▸ Stated exercise
Can you rewrite all of the data below with "locality" swapped for "site" everywhere and nothing else changed? Leave out the pictures.

-------

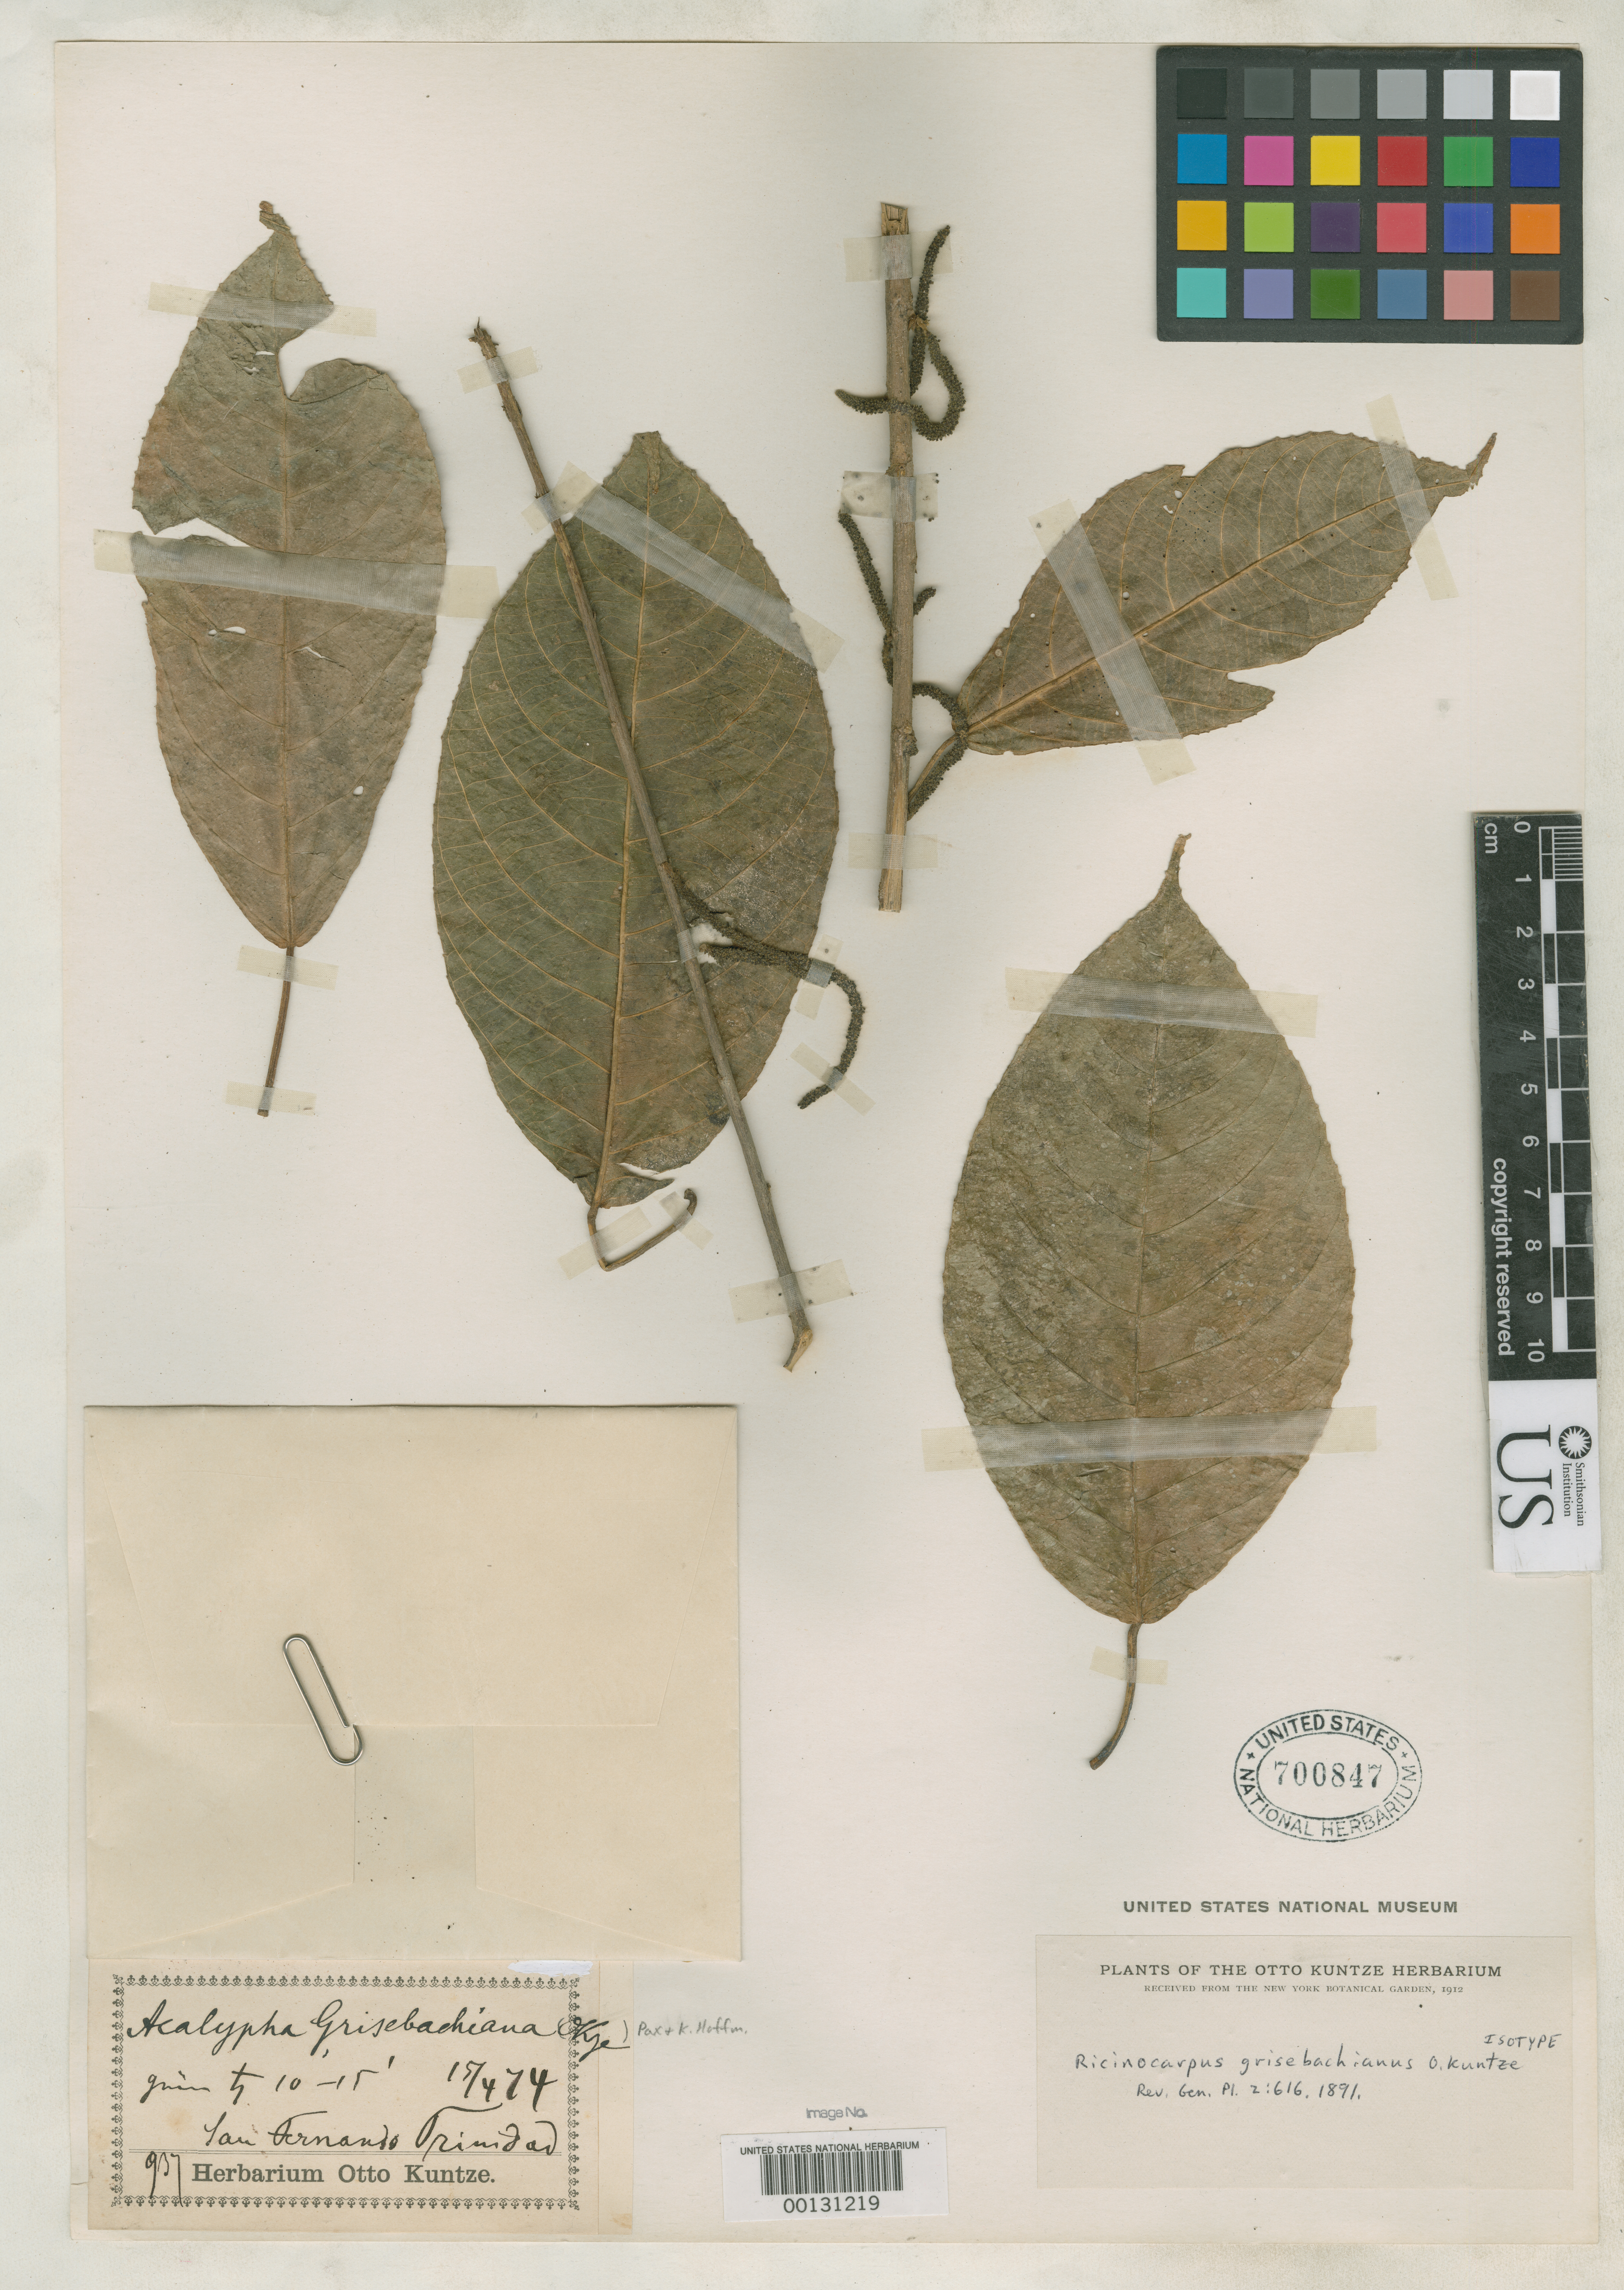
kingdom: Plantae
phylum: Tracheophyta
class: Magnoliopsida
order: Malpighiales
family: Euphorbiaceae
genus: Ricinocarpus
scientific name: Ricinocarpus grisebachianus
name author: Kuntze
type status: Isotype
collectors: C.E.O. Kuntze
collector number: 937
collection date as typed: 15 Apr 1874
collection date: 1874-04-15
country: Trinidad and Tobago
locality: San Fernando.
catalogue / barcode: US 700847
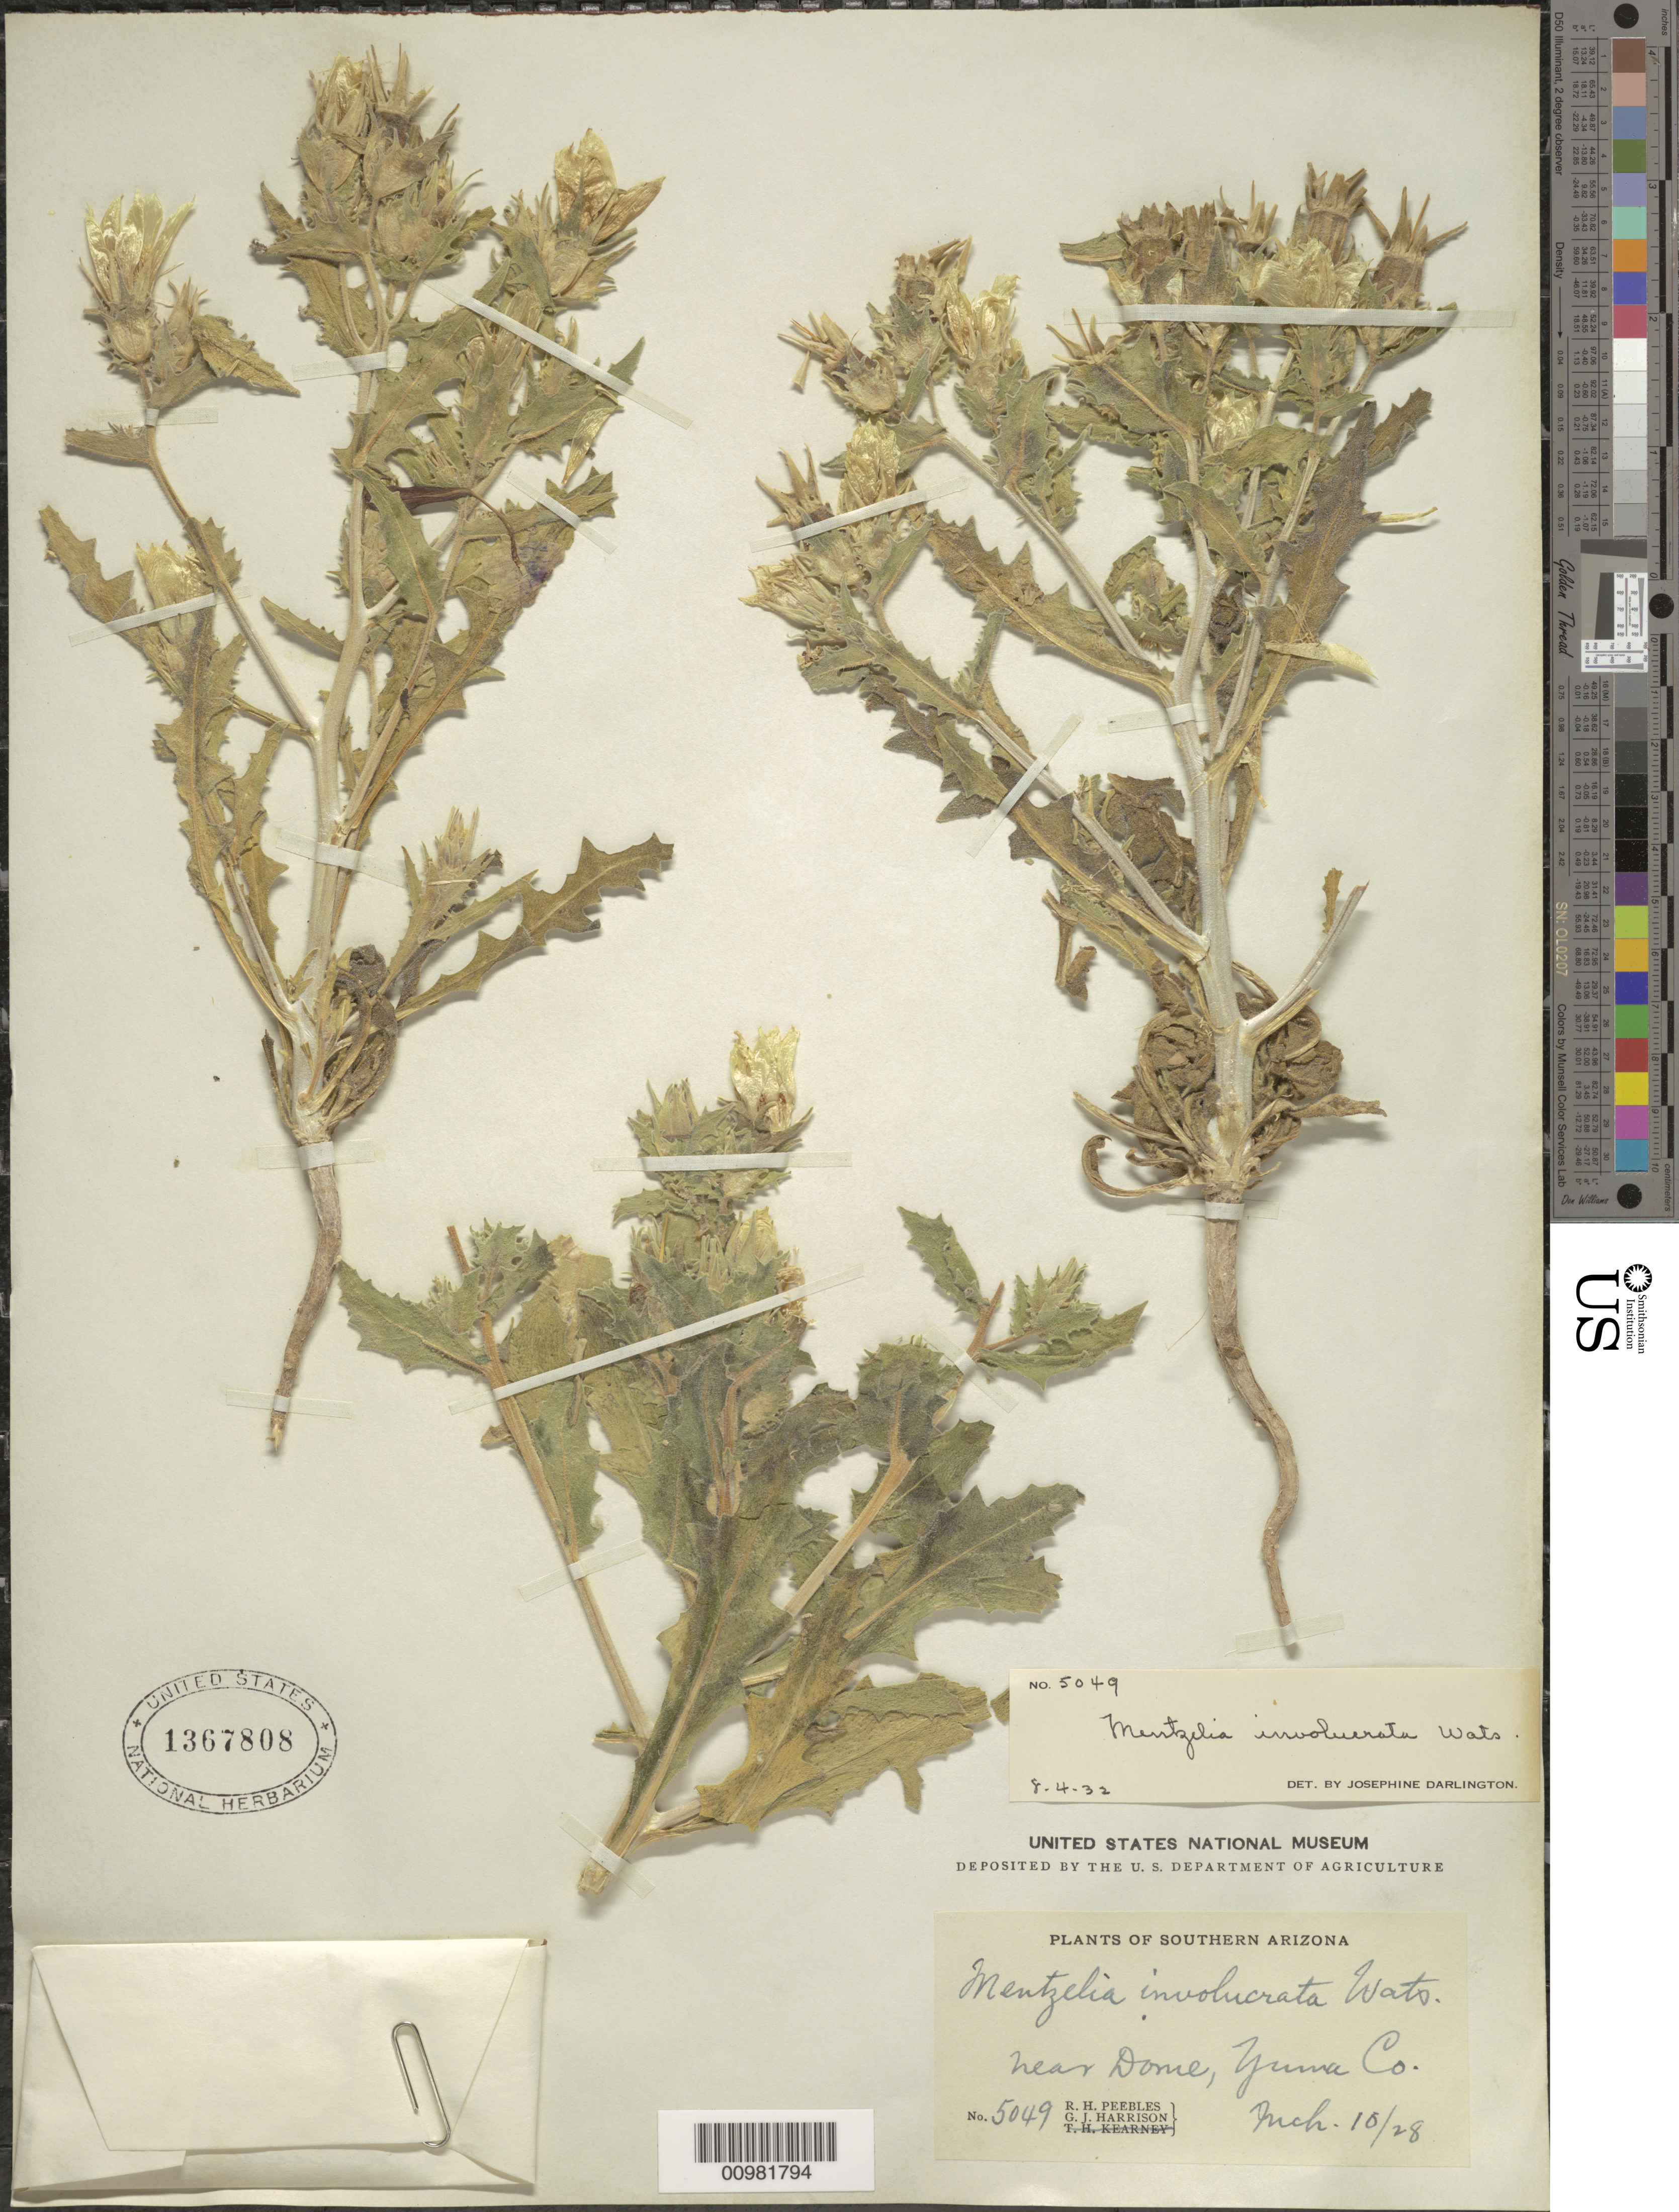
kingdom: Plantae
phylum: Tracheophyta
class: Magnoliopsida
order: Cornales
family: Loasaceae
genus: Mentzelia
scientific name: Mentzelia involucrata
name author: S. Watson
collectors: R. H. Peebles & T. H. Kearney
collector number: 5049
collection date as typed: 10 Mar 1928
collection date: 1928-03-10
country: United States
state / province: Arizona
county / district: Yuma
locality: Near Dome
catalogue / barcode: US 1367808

-------

▸ Full output
kingdom: Plantae
phylum: Tracheophyta
class: Magnoliopsida
order: Malpighiales
family: Euphorbiaceae
genus: Ricinocarpus
scientific name: Ricinocarpus grisebachianus
name author: Kuntze
type status: Isotype
collectors: C.E.O. Kuntze
collector number: 937
collection date as typed: 15 Apr 1874
collection date: 1874-04-15
country: Trinidad and Tobago
site: San Fernando.
catalogue / barcode: US 700847
kingdom: Plantae
phylum: Tracheophyta
class: Magnoliopsida
order: Cornales
family: Loasaceae
genus: Mentzelia
scientific name: Mentzelia involucrata
name author: S. Watson
collectors: R. H. Peebles & T. H. Kearney
collector number: 5049
collection date as typed: 10 Mar 1928
collection date: 1928-03-10
country: United States
state / province: Arizona
county / district: Yuma
site: Near Dome
catalogue / barcode: US 1367808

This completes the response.